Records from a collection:
================================

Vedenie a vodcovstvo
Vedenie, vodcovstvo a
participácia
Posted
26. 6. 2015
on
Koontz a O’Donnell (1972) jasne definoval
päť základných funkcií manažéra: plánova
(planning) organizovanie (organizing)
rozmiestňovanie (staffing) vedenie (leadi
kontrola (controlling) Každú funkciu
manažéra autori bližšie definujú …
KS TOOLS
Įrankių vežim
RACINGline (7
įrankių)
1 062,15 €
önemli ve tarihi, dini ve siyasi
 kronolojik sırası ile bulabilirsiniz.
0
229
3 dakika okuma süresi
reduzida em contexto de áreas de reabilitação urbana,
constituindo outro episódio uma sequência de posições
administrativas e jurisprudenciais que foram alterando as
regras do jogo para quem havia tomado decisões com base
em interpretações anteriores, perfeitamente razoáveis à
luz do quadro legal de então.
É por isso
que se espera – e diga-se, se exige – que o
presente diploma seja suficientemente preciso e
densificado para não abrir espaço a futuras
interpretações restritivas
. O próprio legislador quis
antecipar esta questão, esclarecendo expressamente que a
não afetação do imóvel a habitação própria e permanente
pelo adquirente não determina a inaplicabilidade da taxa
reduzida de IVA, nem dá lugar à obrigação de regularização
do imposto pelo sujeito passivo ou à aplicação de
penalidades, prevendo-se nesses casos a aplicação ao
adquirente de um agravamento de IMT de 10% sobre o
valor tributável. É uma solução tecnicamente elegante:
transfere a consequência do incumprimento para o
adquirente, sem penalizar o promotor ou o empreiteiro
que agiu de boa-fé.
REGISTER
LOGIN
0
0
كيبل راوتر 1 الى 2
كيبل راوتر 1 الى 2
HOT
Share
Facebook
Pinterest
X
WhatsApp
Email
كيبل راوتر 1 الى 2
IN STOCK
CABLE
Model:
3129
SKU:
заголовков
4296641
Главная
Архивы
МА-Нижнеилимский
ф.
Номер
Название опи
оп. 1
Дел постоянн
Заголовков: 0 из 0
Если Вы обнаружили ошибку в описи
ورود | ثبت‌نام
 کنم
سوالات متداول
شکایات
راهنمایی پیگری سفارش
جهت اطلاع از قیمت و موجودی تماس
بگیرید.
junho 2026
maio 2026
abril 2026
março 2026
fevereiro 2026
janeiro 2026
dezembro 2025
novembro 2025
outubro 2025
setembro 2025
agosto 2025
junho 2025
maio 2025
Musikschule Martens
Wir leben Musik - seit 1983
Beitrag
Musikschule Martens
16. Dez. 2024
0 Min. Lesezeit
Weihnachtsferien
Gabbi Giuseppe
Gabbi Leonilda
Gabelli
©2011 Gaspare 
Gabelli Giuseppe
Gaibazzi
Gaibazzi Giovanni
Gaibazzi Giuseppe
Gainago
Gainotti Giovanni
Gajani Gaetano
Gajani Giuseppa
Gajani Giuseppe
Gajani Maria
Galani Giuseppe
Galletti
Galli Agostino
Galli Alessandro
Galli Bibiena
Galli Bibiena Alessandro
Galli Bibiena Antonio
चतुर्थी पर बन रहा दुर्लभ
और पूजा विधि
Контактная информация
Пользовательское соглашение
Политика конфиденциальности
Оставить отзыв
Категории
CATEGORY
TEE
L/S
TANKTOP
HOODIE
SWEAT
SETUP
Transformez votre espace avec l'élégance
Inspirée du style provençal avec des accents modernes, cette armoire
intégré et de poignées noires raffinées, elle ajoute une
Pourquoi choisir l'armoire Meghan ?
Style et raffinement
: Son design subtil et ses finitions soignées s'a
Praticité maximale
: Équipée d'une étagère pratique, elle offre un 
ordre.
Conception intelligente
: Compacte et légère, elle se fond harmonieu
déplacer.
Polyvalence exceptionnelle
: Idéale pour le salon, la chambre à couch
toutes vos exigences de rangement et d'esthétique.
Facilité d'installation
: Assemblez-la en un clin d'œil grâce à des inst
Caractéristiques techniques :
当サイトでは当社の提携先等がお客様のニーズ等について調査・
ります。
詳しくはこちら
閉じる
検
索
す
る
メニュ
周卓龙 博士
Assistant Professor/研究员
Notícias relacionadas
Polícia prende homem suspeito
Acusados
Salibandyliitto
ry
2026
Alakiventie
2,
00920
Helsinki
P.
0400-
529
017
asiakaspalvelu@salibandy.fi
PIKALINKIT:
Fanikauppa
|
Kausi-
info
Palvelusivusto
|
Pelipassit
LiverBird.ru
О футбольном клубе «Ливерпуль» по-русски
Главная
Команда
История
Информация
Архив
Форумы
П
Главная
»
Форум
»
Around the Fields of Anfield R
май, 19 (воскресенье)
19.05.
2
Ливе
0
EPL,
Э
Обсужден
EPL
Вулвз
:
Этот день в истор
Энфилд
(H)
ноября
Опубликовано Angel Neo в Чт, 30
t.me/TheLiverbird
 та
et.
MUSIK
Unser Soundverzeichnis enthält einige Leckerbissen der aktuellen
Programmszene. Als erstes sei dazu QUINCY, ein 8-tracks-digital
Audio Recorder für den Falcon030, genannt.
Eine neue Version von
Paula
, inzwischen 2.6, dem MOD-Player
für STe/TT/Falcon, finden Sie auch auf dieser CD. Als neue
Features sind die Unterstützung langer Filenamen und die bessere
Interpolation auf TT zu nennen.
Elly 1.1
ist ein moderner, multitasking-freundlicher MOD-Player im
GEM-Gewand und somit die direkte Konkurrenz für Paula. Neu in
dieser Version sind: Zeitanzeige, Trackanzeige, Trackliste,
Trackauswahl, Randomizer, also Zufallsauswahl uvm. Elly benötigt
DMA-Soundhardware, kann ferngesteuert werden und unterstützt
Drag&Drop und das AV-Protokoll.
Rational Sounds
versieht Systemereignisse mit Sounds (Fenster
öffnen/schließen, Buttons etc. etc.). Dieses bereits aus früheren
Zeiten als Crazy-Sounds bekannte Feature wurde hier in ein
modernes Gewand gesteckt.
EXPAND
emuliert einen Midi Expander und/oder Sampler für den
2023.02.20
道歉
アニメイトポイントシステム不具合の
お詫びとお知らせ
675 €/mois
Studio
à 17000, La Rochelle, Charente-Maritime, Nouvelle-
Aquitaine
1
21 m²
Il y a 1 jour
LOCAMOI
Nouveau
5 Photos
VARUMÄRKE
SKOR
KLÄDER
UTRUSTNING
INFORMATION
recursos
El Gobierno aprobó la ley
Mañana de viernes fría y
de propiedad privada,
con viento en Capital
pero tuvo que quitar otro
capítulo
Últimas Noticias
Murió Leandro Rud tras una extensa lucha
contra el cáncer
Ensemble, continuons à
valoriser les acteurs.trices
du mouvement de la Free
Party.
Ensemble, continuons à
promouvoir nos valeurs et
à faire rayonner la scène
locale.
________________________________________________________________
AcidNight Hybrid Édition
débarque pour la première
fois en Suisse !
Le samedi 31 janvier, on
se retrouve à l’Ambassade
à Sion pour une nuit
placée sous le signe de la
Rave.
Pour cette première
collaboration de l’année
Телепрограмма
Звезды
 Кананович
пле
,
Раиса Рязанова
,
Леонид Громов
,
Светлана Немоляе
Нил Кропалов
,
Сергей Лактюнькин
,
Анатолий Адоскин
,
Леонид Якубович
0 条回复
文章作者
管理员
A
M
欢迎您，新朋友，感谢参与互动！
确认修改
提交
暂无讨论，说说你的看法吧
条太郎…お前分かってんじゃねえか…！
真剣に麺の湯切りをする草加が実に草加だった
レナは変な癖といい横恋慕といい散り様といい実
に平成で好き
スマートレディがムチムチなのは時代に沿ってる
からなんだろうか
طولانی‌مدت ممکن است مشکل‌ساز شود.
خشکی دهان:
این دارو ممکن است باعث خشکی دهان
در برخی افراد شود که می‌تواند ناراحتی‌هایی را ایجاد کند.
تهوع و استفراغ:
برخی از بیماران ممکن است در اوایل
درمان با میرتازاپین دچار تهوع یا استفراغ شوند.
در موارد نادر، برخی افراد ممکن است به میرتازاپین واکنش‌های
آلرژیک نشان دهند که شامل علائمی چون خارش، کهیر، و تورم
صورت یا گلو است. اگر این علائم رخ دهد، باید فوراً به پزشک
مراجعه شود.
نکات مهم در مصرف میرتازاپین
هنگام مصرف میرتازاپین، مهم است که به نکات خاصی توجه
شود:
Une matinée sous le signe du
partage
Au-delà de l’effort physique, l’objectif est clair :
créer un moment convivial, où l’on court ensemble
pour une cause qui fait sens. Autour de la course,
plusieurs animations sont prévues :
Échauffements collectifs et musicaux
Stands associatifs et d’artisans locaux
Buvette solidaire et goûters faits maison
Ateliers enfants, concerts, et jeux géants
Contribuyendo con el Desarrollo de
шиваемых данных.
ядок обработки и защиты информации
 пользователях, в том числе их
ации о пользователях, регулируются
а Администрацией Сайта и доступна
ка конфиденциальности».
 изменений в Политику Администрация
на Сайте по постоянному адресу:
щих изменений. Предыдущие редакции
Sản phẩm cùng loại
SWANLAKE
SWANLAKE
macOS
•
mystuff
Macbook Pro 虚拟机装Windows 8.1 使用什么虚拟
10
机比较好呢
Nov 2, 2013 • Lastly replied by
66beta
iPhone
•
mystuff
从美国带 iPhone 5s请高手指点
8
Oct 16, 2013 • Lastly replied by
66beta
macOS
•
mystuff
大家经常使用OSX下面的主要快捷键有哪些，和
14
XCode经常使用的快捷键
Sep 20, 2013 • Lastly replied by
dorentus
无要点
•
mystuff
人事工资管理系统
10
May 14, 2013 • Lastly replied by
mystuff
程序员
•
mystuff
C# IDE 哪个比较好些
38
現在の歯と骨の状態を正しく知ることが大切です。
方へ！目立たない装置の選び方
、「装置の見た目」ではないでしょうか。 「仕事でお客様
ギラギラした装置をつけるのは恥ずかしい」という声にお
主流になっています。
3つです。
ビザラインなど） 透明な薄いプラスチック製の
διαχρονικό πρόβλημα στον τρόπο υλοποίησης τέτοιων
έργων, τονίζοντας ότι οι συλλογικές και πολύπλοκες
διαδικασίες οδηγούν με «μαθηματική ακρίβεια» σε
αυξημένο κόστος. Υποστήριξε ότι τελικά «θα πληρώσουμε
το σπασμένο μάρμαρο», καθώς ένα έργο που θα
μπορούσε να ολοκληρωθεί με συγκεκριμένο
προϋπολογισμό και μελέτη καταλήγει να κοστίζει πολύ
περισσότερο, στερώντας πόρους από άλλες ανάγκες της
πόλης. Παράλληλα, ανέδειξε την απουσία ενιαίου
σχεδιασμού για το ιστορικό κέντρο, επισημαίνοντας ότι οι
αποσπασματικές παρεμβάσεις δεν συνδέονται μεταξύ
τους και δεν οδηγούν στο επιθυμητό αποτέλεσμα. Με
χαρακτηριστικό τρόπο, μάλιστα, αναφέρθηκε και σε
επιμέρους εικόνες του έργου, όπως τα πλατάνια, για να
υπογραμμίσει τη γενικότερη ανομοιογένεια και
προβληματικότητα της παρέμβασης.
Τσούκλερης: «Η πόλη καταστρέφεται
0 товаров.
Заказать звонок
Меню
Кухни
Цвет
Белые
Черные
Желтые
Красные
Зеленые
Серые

================================

> **Request**
Although the records may continue, retype only the lines from the first one through the one containing "3 dakika okuma süresi", exactly as they appear.

> **Result of this task**
Vedenie a vodcovstvo
Vedenie, vodcovstvo a
participácia
Posted
26. 6. 2015
on
Koontz a O’Donnell (1972) jasne definoval
päť základných funkcií manažéra: plánova
(planning) organizovanie (organizing)
rozmiestňovanie (staffing) vedenie (leadi
kontrola (controlling) Každú funkciu
manažéra autori bližšie definujú …
KS TOOLS
Įrankių vežim
RACINGline (7
įrankių)
1 062,15 €
önemli ve tarihi, dini ve siyasi
 kronolojik sırası ile bulabilirsiniz.
0
229
3 dakika okuma süresi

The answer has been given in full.